> **Extrait à lire**:

Après l’attaque sanglante du Hamas contre Israël, et la riposte armée de l’État hébreu contre la bande de Gaza, le philosophe américain Michael Walzer, auteur de Guerres justes et injustes (1977), livre son analyse sur les ressorts politiques et juridiques de ce conflit sans précédent.
Cet entretien, réalisé par Martin Legros, est paru sur le site de Philosophie magazine – que nous remercions chaleureusement de nous avoir autorisé à republier.
Comment qualifiez-vous l’attaque du Hamas contre Israël ? Est-ce un acte de guerre, de terrorisme, des deux ?

> **Consigne**: Poursuivez l'entretien avec Michael Walzer sur l'attaque du Hamas en enchaînant directement après la dernière question.

> **Données affichées**:
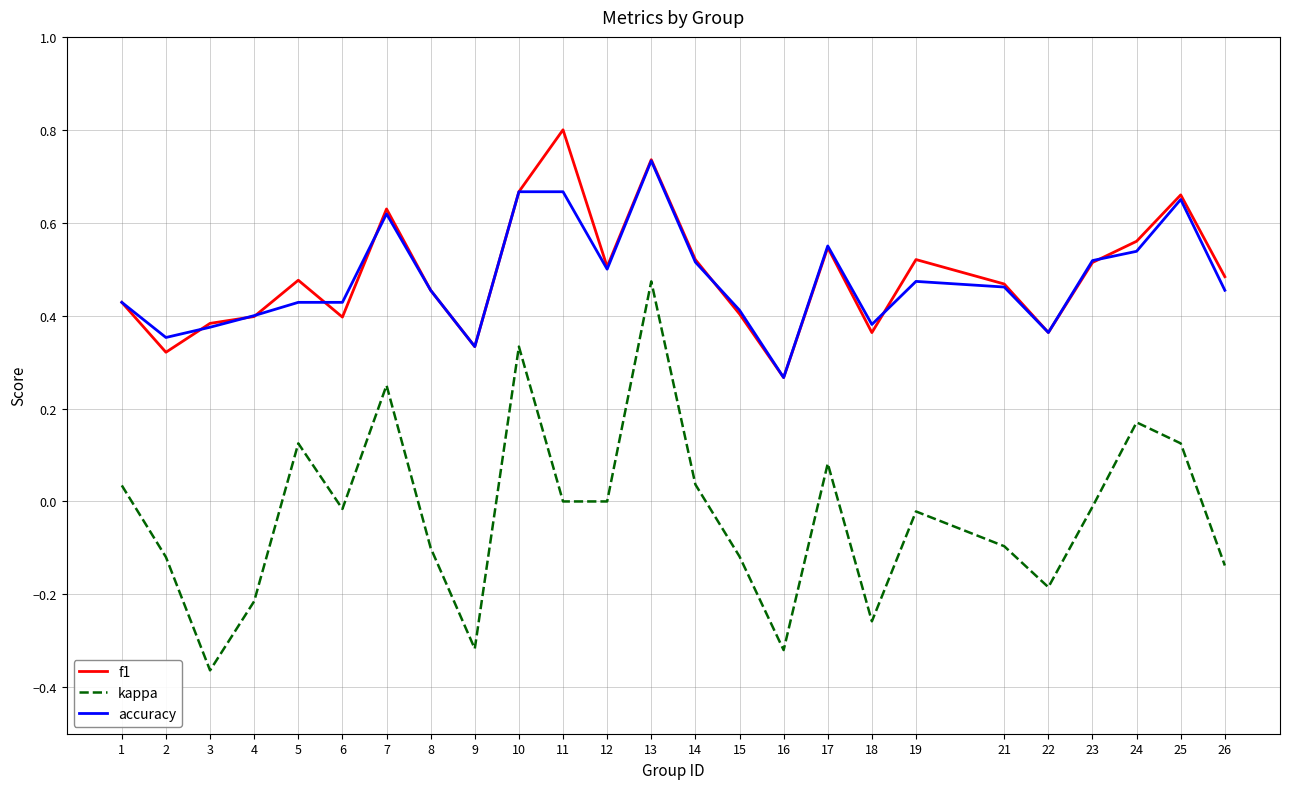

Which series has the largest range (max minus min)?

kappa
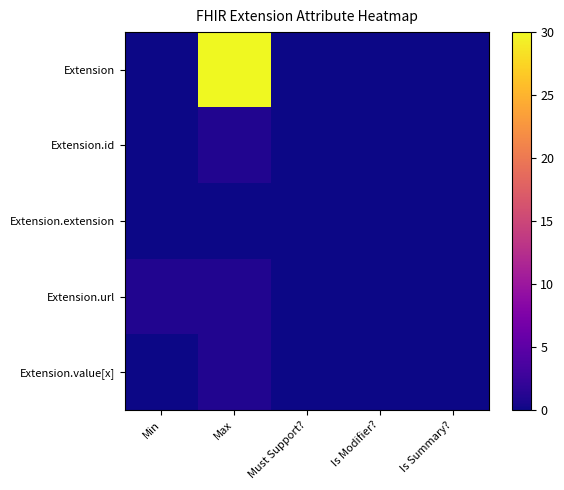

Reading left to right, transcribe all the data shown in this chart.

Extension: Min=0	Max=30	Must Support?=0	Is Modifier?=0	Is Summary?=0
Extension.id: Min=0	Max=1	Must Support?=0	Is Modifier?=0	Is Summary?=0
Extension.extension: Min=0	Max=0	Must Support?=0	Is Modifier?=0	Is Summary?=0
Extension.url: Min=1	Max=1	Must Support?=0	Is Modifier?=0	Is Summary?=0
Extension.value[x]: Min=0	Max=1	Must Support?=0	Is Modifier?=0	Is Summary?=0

...

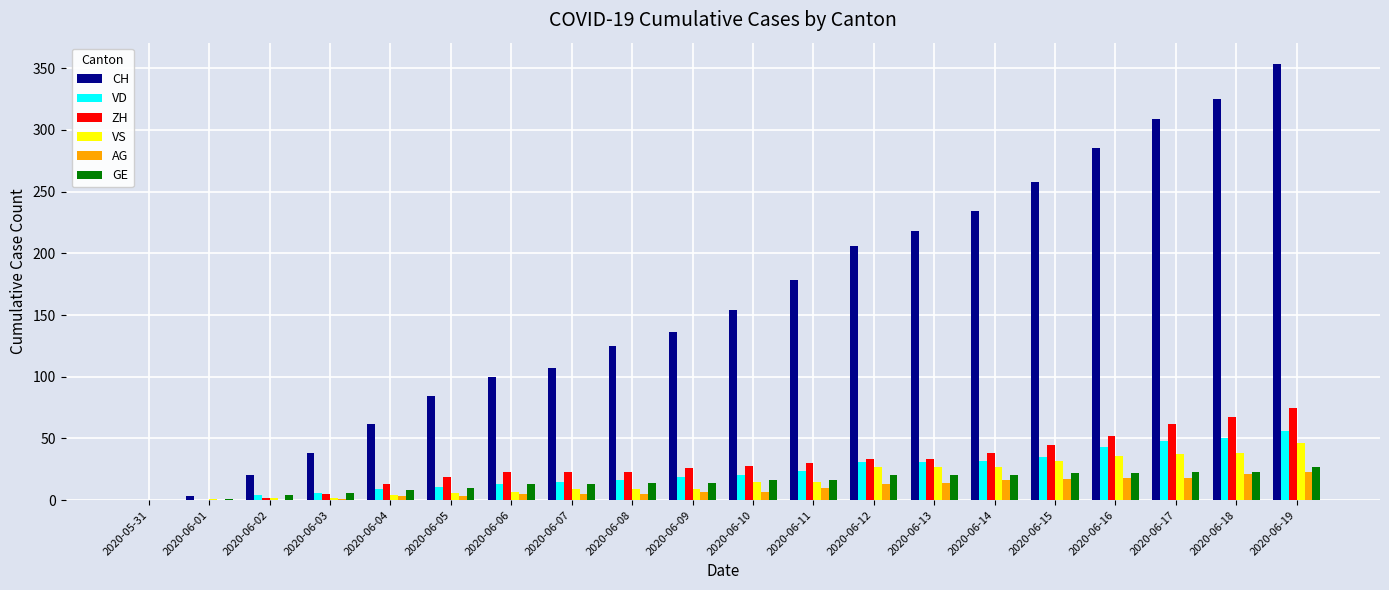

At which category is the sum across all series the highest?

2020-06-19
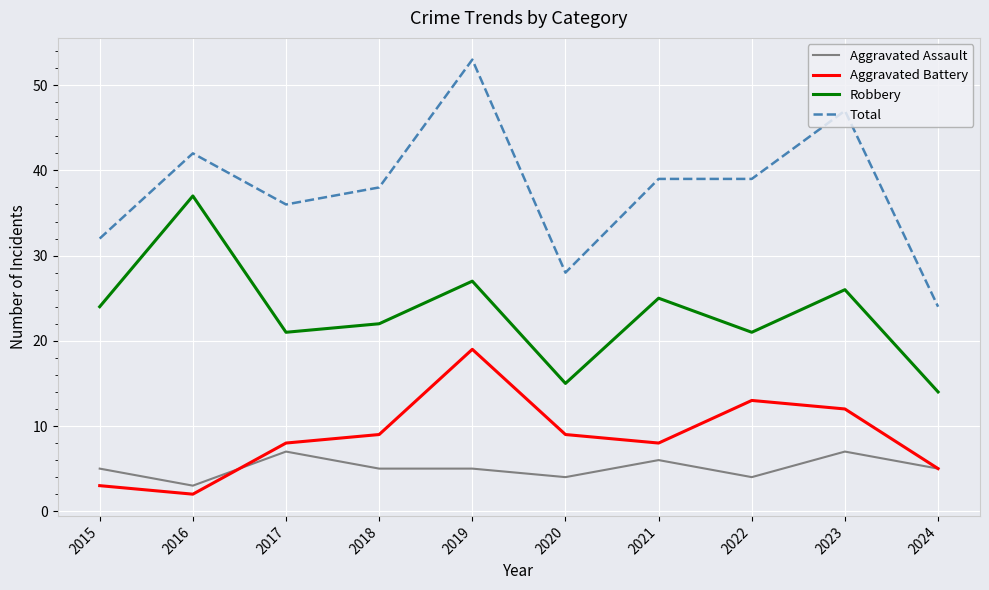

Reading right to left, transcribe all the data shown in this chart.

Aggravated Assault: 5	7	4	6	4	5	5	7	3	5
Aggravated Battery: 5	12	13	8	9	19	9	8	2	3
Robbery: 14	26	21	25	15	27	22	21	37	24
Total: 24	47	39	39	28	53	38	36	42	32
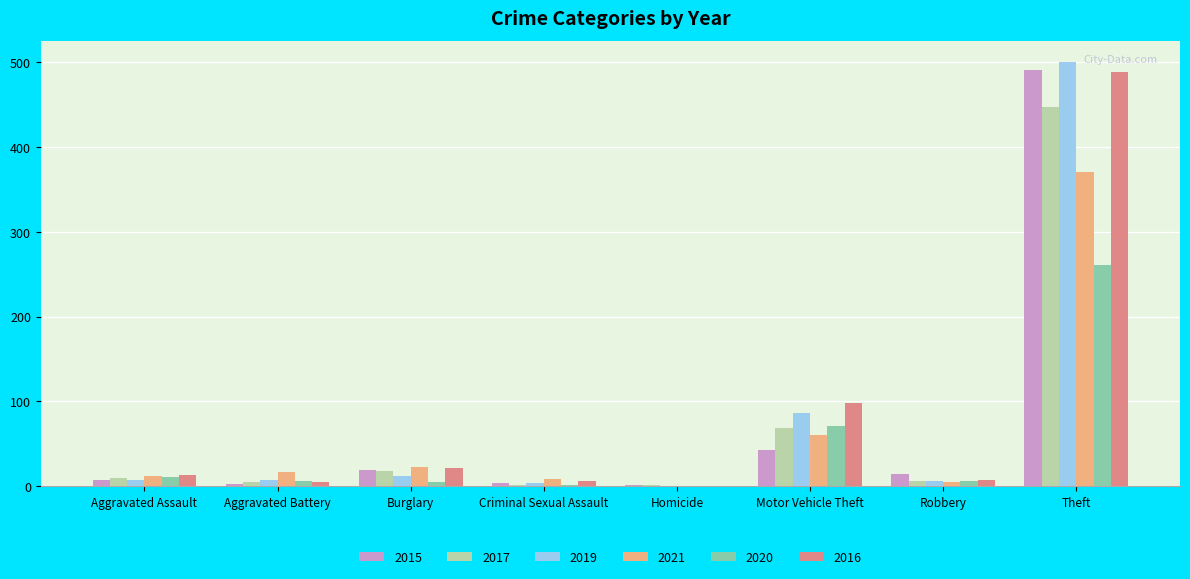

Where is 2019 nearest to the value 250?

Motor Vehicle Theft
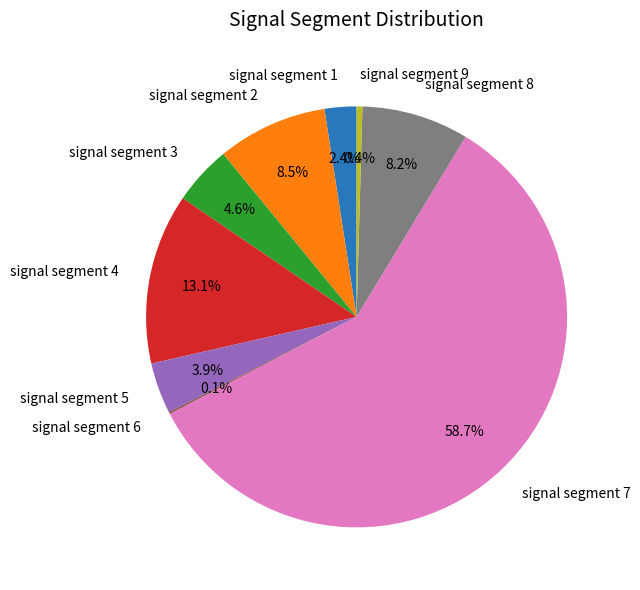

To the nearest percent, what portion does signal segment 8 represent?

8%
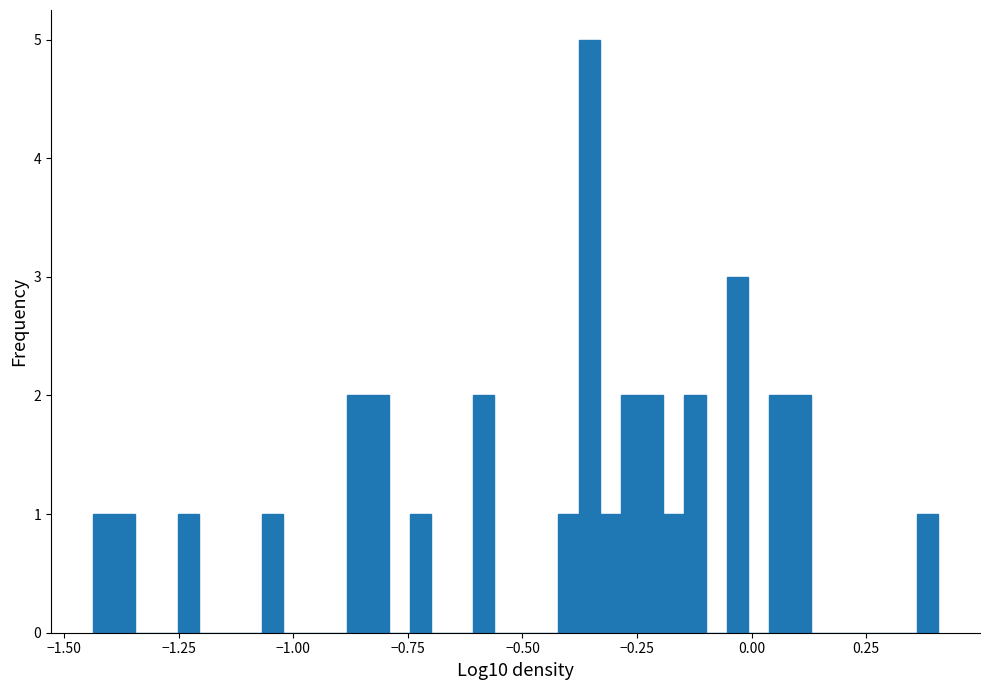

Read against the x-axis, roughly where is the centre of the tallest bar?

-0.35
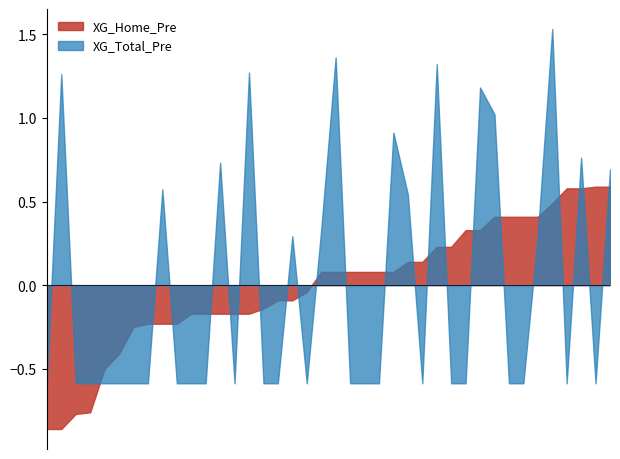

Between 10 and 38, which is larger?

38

> **Réponse attendue**:
Michael Walzer : Je pense qu’il s’agit d’un pogrom à l’ancienne, d’une très grande amplitude, très bien organisé, exécuté à la manière d’une opération militaire, mais d’un pogrom. Son objectif premier était de tuer et de kidnapper le plus grand nombre de civils possibles : des hommes, mais aussi des femmes, des enfants, des vieillards, sans défense. Le kidnapping et la tuerie ont été totalement indiscriminés – ce qui est un critère suffisant pour considérer que ce n’était pas une opération militaire, la distinction entre civils et soldats étant au fondement même de la guerre et du droit de la guerre.
Mais ne s’agissait-il pas aussi de déclencher une réaction militaire d’Israël ?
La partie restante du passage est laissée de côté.